On the Practicality of Cryptographically Enforcing Dynamic Access Control Policies in the Cloud (Extended Version)

TL;DR

This paper investigates the practicality of cryptographically enforcing dynamic access control policies in the cloud, revealing significant computational overheads that challenge real-world deployment and suggesting directions for future research.

Contribution

It introduces lightweight cryptographic constructions for RBAC enforcement in the cloud and provides an empirical analysis of their computational costs under realistic scenarios.

Findings

Supporting revocation and updates incurs high overheads.

Cryptographic enforcement of dynamic policies is likely impractical at scale.

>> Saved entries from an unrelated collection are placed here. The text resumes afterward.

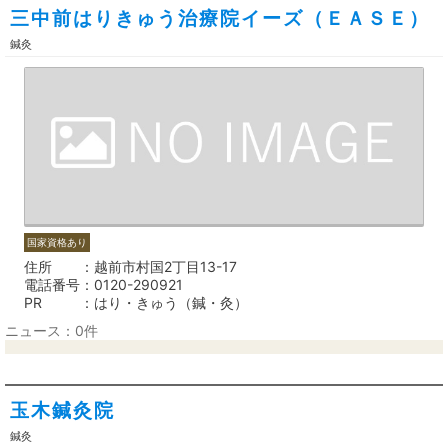
三中前はりきゅう治療院イーズ（ＥＡＳＥ）
鍼灸
国家資格あり
住所
越前市村国2丁目13-17
電話番号
0120-290921
PR
はり・きゅう（鍼・灸）
ニュース：0件
玉木鍼灸院
鍼灸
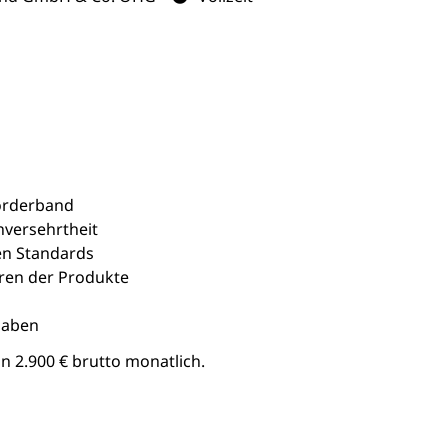
örderband
nversehrtheit
n Standards
ren der Produkte
gaben
n 2.900 € brutto monatlich.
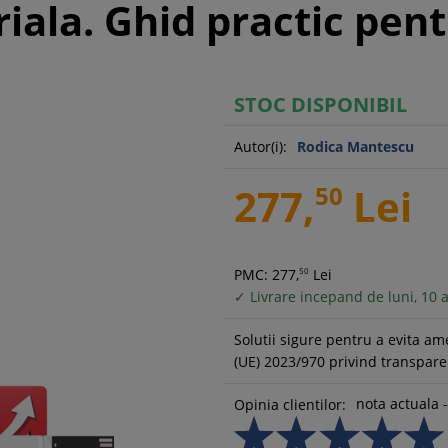
iala. Ghid practic pent
STOC DISPONIBIL
Autor(i):
Rodica Mantescu
277,
50
Lei
PMC: 277,
50
Lei
✓ Livrare incepand de luni, 10 
Solutii sigure pentru a evita am
(UE) 2023/970 privind transparen
nota actuala -
Opinia clientilor:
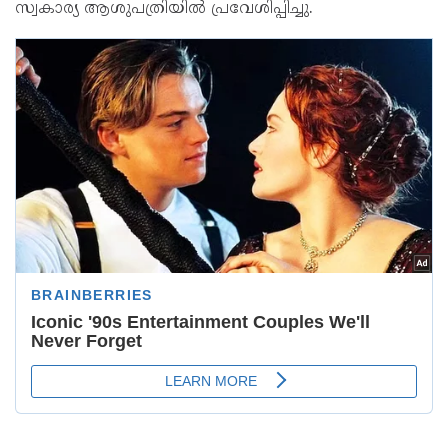
സ്വകാര്യ ആശുപത്രിയിൽ പ്രവേശിപ്പിച്ചു.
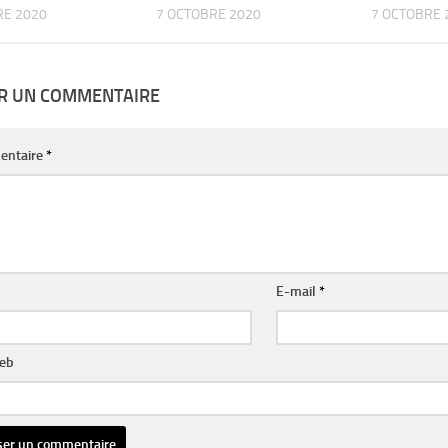
RE 2020
7 OCTOBRE 2020
7 OCTOBRE 
ER UN COMMENTAIRE
entaire
*
E-mail
*
web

Identifies bottlenecks and future research directions for efficient solutions.

Abstract

The ability to enforce robust and dynamic access controls on cloud-hosted data while simultaneously ensuring confidentiality with respect to the cloud itself is a clear goal for many users and organizations. To this end, there has been much cryptographic research proposing the use of (hierarchical) identity-based encryption, attribute-based encryption, predicate encryption, functional encryption, and related technologies to perform robust and private access control on untrusted cloud providers. However, the vast majority of this work studies static models in which the access control policies being enforced do not change over time. This is contrary to the needs of most practical applications, which leverage dynamic data and/or policies. In this paper, we show that the cryptographic enforcement of dynamic access controls on untrusted platforms incurs computational costs that are likely prohibitive in practice. Specifically, we develop lightweight constructions for enforcing role-based access controls (i.e., $\mathsf{RBAC}_0$) over cloud-hosted files using identity-based and traditional public-key cryptography. This is done under a threat model as close as possible to the one assumed in the cryptographic literature. We prove the correctness of these constructions, and leverage real-world $\mathsf{RBAC}$ datasets and recent techniques developed by the access control community to experimentally analyze, via simulation, their associated computational costs. This analysis shows that supporting revocation, file updates, and other state change functionality is likely to incur prohibitive overheads in even minimally-dynamic, realistic scenarios. We identify a number of bottlenecks in such systems, and fruitful areas for future work that will lead to more natural and efficient constructions for the cryptographic enforcement of dynamic access controls.